As dusk fell – which in December happens around 4 PM in North Germany – the so-called “Nikolausläufer”, children dressed up as St, Nicholas who go from house to house, sing a song or recite a poem and get a treat in return, began to arrive. I go it bit deeper into this tradition in this post from 2010.
Because the weather was nice, 2012 was a good year for Nikolausläufer. I got 21 kids on my doorstep, from toddlers to teen boys stuck in the middle of the puberty voice change (being a cruel person, I made them sing for their treat). Since I only bought 20 Kinder Surprise Eggs, that meant that one kid had to make do with two bars of Ritter Sport mini chocolates and a bag of gummy bears I found in the cellar. No idea where it came from – I never buy gummy bears, cause I’m allergic.

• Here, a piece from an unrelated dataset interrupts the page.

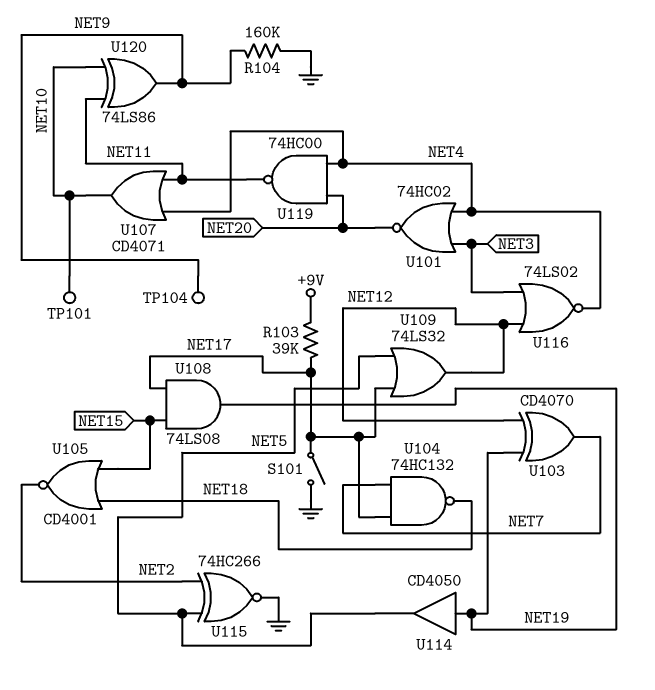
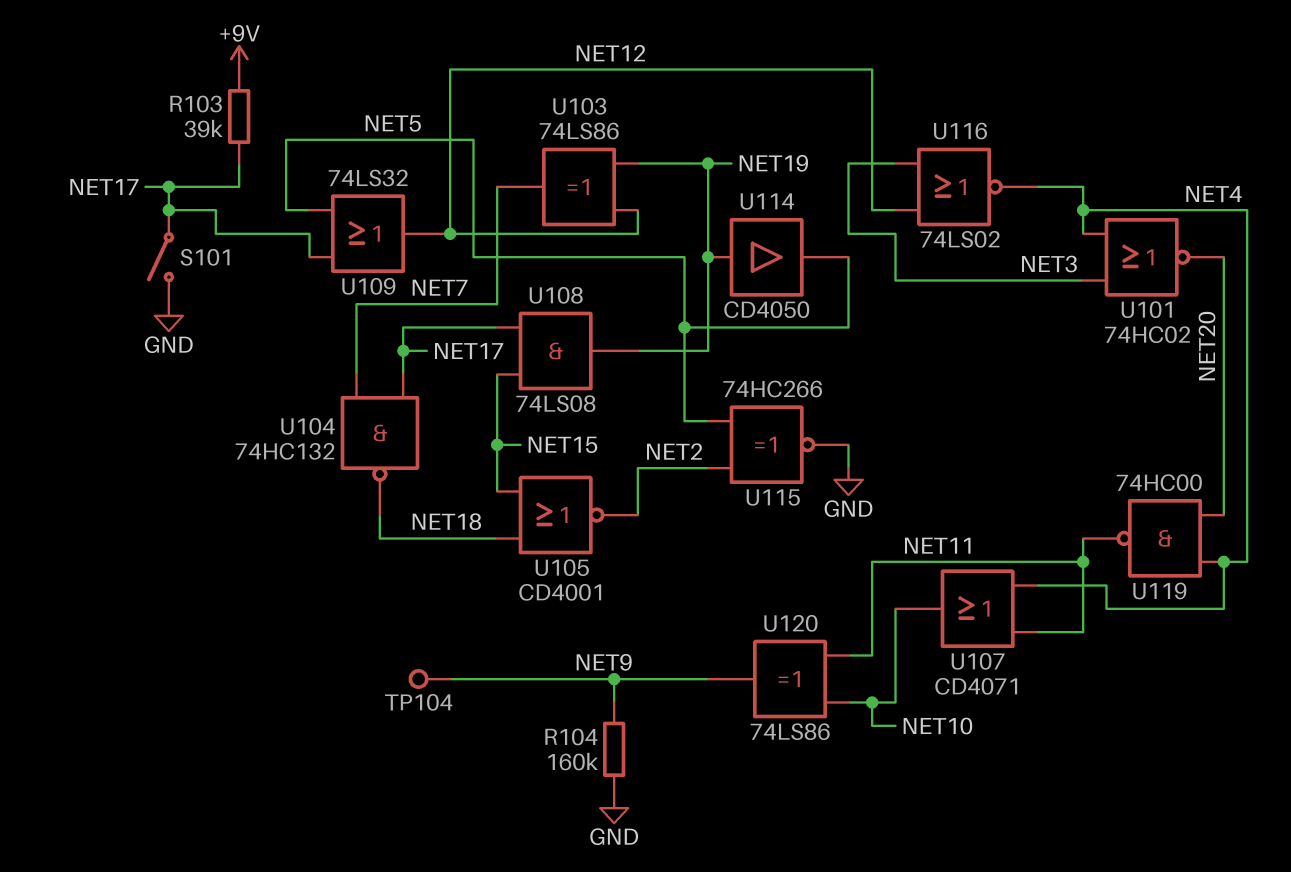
TP101: test point (NET10) -> none
U103: XOR CD4070 (in NET12, in NET19, out NET7) -> XOR 74LS86 (in NET12, in NET19, out NET7)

Interestingly, the gender balance in my neighbourhood seems to have shifted from lots of little boys to lots of little girls. At any rate, I got a lot more girls than boys on my doorstep. So the “pretty in pink” eggs were not such a bad idea after all – in fact, they went faster than the regular edition.
There probably would have been more Nikolausläufer, but at quarter to seven in the evening I had to leave to go to the monthly translators’ meet-up at Leo’s restaurant. I had a rather seasonal filet of deer, served with red cabbage, potato dumplings and chestnut sauce.
Celebrating St. Nicholas Day is mainly a German and Dutch tradition, but the tradition also survived in Pennsylvania among the descendants of German settlers, though St Nicholas is called Belsnickel there. Kathleen Valentine shares some of her childhood memories of St. Nicholas Day on her blog. There’s also a follow-up post, in which I’m quoted. She has also written a lovely St Nicholas day themed novella called The Reluctant Belsnickel of Opelt’s Wood. It’s not just the perfect holiday read for the day, but also free at Amazon at the moment, so get yourself a copy.
In other news, Oscar Niemeyer, the Brazilian architect who built Brasília, the UN headquarters in New York, the Serpentine Gallery in London and many other world famous buildings, died today just a few days short of his 105th birthday. Until very recently, he was still working as an architect, too. The Guardian has an image gallery of some of his works. I was never the biggest fan of modernist architecture, but Niemeyer’s work I always liked. His buildings have the sweeping futuristic look of golden age SF cover or a Bond villain’s HQ.